If you’re lucky enough to have a kitten or a cat in your life, you’ve no doubt bore witness to an interesting kitty trait known as “kneading,” which looks as though your cat is practising her technique to bake bread. The way she rhythmically alternates her paws, pushing in and out against your lap and giving you a massage, you’d imagine that she’d be good at it too – until you picture a loaf of bread filled with cat hair.
Since your cat is obviously not kneading as a way to kick-start her baking career, why do cats knead? More importantly, what does it mean when a cat kneads? If you’ve wondered this, you’re not alone. Many people who study cat behaviour have asked the same questions, and they’ve come up with some interesting theories.
When is your cat most likely to knead? It’s probably when you’re petting her, she’s purring loudly and maybe even drooling a little bit. It’s obvious that she’s very content in this situation, and feeling the affection. So, kneading might be her way of helping you feel her affection as well.

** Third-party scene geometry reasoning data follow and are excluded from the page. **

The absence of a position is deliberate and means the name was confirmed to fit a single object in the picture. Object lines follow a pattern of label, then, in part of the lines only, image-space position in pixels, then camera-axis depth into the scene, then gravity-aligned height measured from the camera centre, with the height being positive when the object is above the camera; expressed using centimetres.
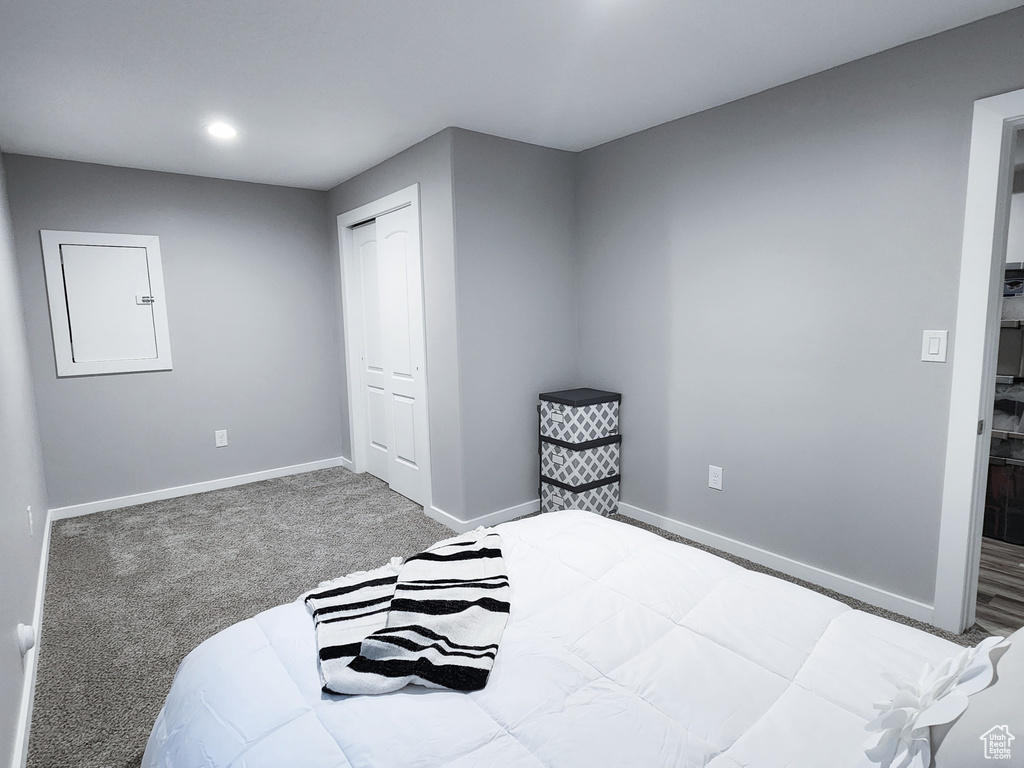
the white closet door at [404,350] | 359 -22
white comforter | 102 -79
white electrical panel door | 364 +14
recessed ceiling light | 303 +106
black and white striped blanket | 121 -77
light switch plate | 218 -16
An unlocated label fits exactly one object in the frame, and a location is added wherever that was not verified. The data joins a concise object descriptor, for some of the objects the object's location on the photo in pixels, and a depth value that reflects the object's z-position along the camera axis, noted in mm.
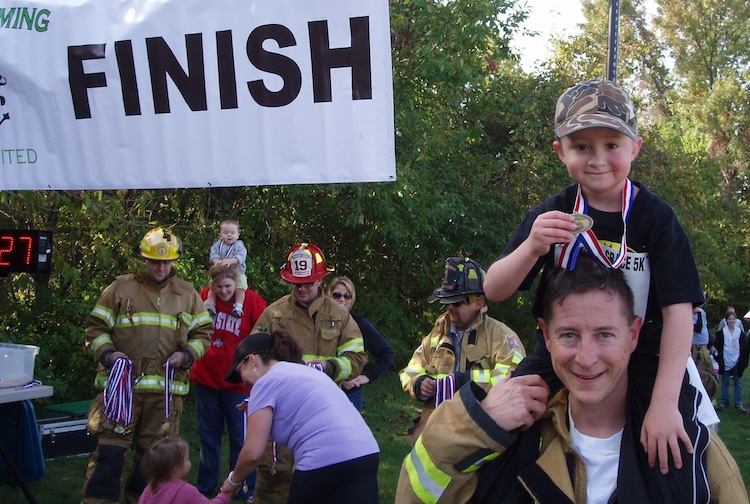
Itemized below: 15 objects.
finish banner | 4160
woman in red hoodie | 7750
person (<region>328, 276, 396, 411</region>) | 7535
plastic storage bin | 6816
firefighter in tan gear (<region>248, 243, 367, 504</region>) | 7160
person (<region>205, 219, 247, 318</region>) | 8953
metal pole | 6410
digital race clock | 6602
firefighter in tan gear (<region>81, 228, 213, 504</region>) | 6770
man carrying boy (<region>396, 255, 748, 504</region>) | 2477
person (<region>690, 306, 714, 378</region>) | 12099
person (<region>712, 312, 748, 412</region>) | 16672
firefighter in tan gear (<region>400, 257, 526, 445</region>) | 6059
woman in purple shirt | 5191
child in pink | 5566
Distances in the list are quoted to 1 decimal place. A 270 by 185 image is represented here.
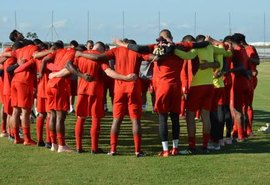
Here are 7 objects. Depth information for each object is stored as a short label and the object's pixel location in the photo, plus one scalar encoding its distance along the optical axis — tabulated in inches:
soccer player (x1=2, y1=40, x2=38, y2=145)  442.6
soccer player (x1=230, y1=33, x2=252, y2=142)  452.1
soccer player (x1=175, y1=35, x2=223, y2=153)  402.6
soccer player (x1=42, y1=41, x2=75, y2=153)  407.8
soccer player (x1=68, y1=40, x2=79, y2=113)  518.4
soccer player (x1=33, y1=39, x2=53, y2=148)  426.6
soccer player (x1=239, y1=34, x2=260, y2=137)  477.5
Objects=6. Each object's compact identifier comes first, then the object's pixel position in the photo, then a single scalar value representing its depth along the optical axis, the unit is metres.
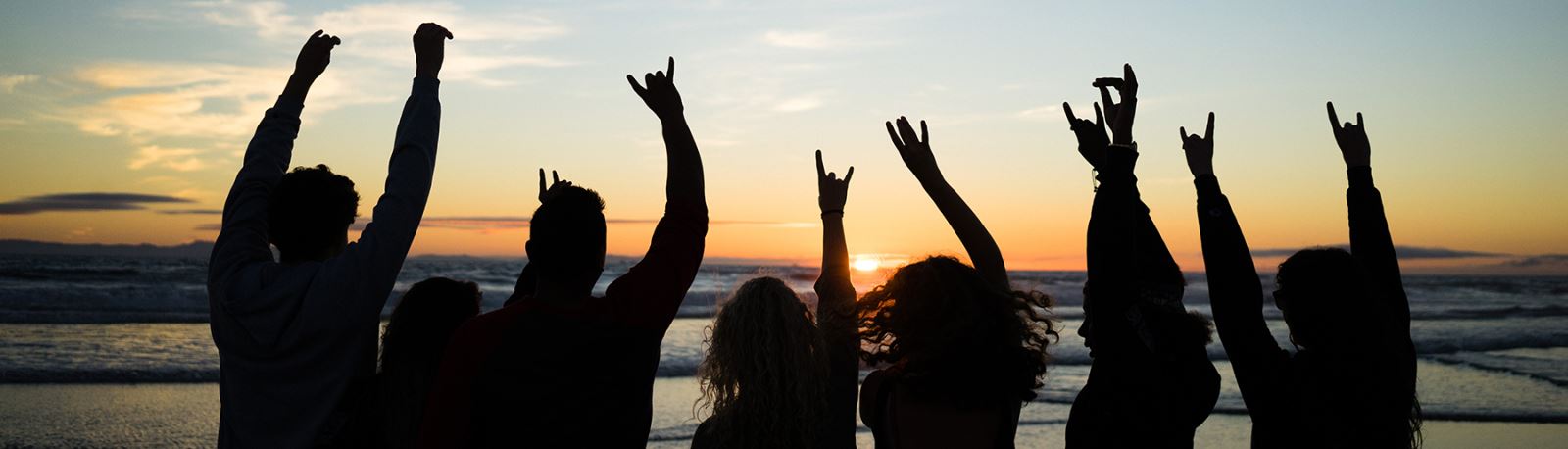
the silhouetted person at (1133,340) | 2.65
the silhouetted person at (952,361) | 2.69
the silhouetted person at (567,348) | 2.12
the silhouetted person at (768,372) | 3.51
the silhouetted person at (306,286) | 2.41
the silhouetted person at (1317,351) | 2.78
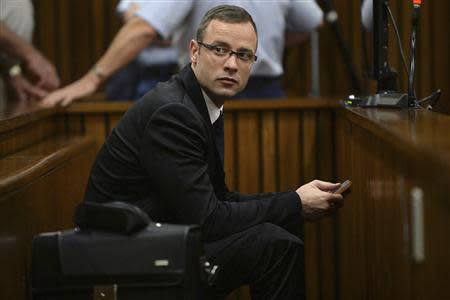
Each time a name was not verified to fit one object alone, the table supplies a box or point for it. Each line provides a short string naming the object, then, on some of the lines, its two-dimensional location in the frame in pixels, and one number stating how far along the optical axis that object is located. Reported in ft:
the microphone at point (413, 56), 21.33
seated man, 18.95
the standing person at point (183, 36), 29.37
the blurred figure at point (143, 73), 34.49
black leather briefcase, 16.71
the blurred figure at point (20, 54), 32.40
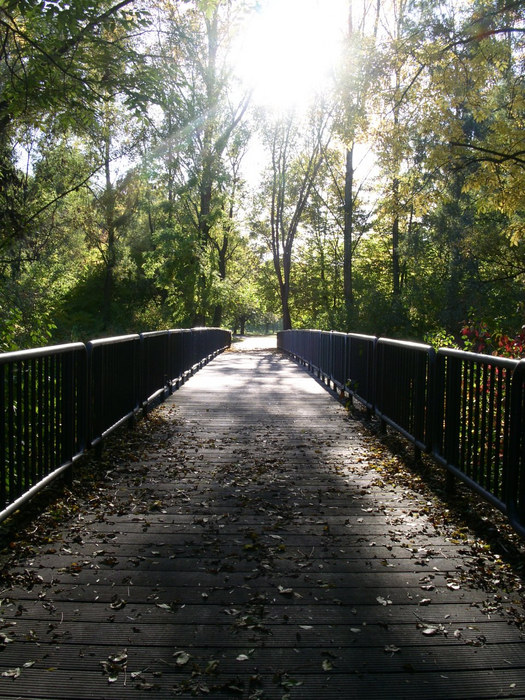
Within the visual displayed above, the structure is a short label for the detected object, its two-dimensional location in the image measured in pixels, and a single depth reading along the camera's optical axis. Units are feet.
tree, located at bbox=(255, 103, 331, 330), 112.06
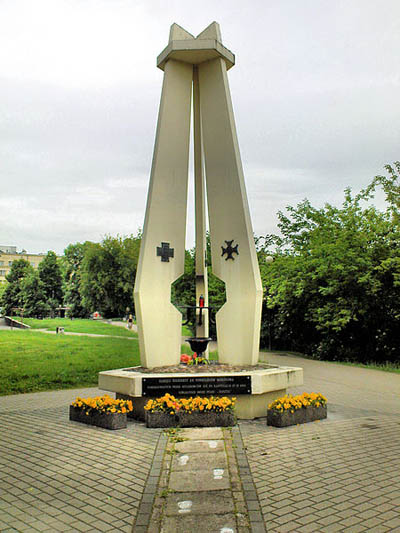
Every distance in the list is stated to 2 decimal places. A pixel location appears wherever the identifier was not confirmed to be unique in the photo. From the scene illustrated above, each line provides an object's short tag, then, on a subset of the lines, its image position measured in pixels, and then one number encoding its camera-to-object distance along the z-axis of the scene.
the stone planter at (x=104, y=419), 7.25
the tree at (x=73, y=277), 43.12
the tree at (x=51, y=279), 47.12
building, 73.21
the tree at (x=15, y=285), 43.62
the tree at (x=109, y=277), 35.19
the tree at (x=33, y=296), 42.91
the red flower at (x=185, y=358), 10.07
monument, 9.11
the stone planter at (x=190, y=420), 7.20
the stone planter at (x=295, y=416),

Unfortunately, her way of showing affection may be more painful than pleasant for you. This is especially true if she is feeling very, very happy. This is because the better she feels, the harder she’s likely to knead – and if her nails are long, you’ll know it. If you’d like to avoid the pain that comes with her display of affection, cover your lap with a blanket or pillow before she comes in for a cuddle.
Another kneading theory traces its roots to our domestic cats’ wild ancestors, who would knead grass to create a soft sleeping spot, similar to the circling dogs do before they settle in. So, if your cat is kneading your lap, sit back and relax because she’s likely preparing for a nap.
A third theory looks to your cat’s infancy. Cats start to knead instinctively as kittens, when they are nursing, to help stimulate their mother’s milk. While your cat might have outgrown the nursing stage, she might still enjoy that comforting feeling she associates with kneading.
Kneading might also be your cat’s way of “claiming” you. In other words, you’re not just being kneaded, you’re being marked by the scent glands on the soft pads on the bottoms of their paws. While this might seem a little worrisome, think of it as her showing that she cares enough about you to let the feline world to keep their paws off you.
Finally, a kneading cat might just be a stretching cat. With so many naps filling her day, your cat needs to take a break now and then to stay limber, at least until her next scheduled snooze.
While many theories exist, there is no straightforward answer as to why cats knead. We hope that these kinds of mysteries will make you love your cat even more. Sometimes the best things are hard to explain.